A natureza da relação entre Lula e os militares é de desconfiança mútua e a barbárie bolsonarista em Brasília serviu para aprofundá-la. É essa desconfiança que fez Lula eliminar de saída a opção de uma operação de Garantia da Lei e da Ordem (GLO) quando informado da gravidade dos fatos.
Lula não queria correr o risco de ver os comandantes militares se recusando a cumprir ordens. Eles têm reiterado ser impensável uma conduta desse tipo, mas houve um momento no domingo que teria sugerido exatamente isso.

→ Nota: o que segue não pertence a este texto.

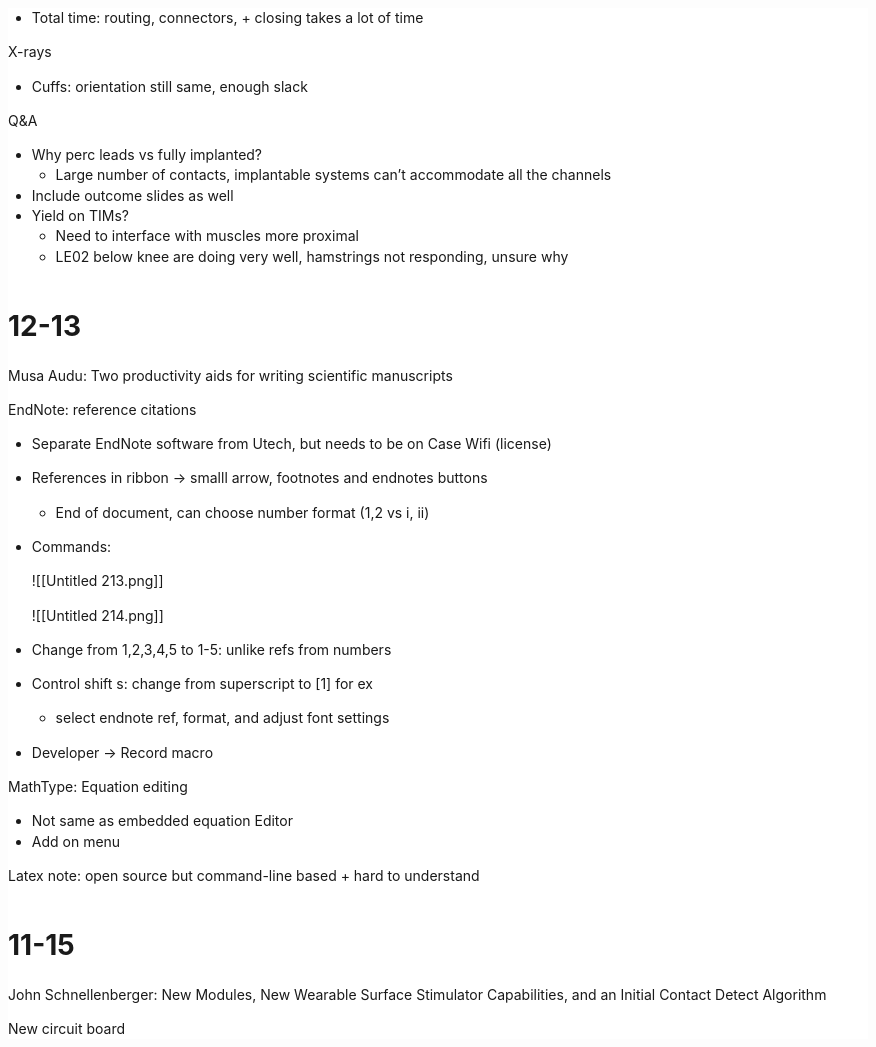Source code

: - Total time: routing, connectors, + closing takes a lot of time

X-rays

- Cuffs: orientation still same, enough slack

  

Q&A

- Why perc leads vs fully implanted?
    - Large number of contacts, implantable systems can’t accommodate all the channels
- Include outcome slides as well
- Yield on TIMs?
    - Need to interface with muscles more proximal
    - LE02 below knee are doing very well, hamstrings not responding, unsure why

# 12-13

Musa Audu: Two productivity aids for writing scientific manuscripts

EndNote: reference citations

- Separate EndNote software from Utech, but needs to be on Case Wifi (license)
- References in ribbon → smalll arrow, footnotes and endnotes buttons
    - End of document, can choose number format (1,2 vs i, ii)
- Commands:
    
    ![[Untitled 213.png]]
    
    ![[Untitled 214.png]]
    
- Change from 1,2,3,4,5 to 1-5: unlike refs from numbers
- Control shift s: change from superscript to [1] for ex
    - select endnote ref, format, and adjust font settings
- Developer → Record macro

  

MathType: Equation editing

- Not same as embedded equation Editor
- Add on menu

  

Latex note: open source but command-line based + hard to understand

  

# 11-15

John Schnellenberger: New Modules, New Wearable Surface Stimulator Capabilities, and an Initial Contact Detect Algorithm

  

New circuit board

Foi quando o governo federal quis desmontar já na noite do domingo o acampamento no QG do Exército, e no qual haviam se refugiado participantes dos ataques aos três Poderes. Ali os ministros da Defesa e da Justiça depararam-se com delicada situação: a presença no acampamento de familiares de oficiais, entre eles a esposa do general Villas Boas, ex-comandante do Exército e uma das figuras mais veneradas por colegas de farda na ativa e na reserva.
Pairava no ar entendimento não explicitado formalmente de que, se uma ordem de desocupação imediata fosse dada, não seria cumprida. Optou-se por uma solução de compromisso. O desmonte do acampamento ocorreu no dia seguinte, já sem os parentes de oficiais.
Contornou-se um agravamento da crise, mas ficou um gosto ruim. Lula tinha engolido a contragosto a conduta do ministro da Defesa, para o qual a “pacificação” implicava evitar um episódio de confronto aberto com os militares.
José Múcio foi escolhido exatamente por isso para o cargo e, nesse sentido, vem cumprindo a missão. Ganhou como recompensa escancarada campanha dentro e fora do PT para demiti-lo. Que produziu até aqui resultado irônico: quanto mais apanha do PT, mais os comandantes o aprovam – os militares gostaram de Múcio pelas razões que o PT não gosta.
Convencido da “contaminação” bolsonarista entre militares, Lula praticamente eliminou na primeira semana de governo o GSI sem colocar nada no lugar. Os fatos do domingo demonstraram, porém, ter sido erro primário a inexistência de aparato próprio de inteligência.
A politização de contingentes militares, e de hierarquias, é um dos piores legados de Bolsonaro. Não é pequeno o número de oficiais-generais convencidos de que Lula só disputou a eleição por manobra do STF. E só venceu pela atuação do TSE.
Importantes generais da ativa e da reserva não veem danos de imagem à instituição trazidos pela politização bolsonarista. Portanto, não julgam necessário nem adequado qualquer “mea-culpa”. Vão bater continência a instituições, mas sem a intenção de “sentar para conversar”.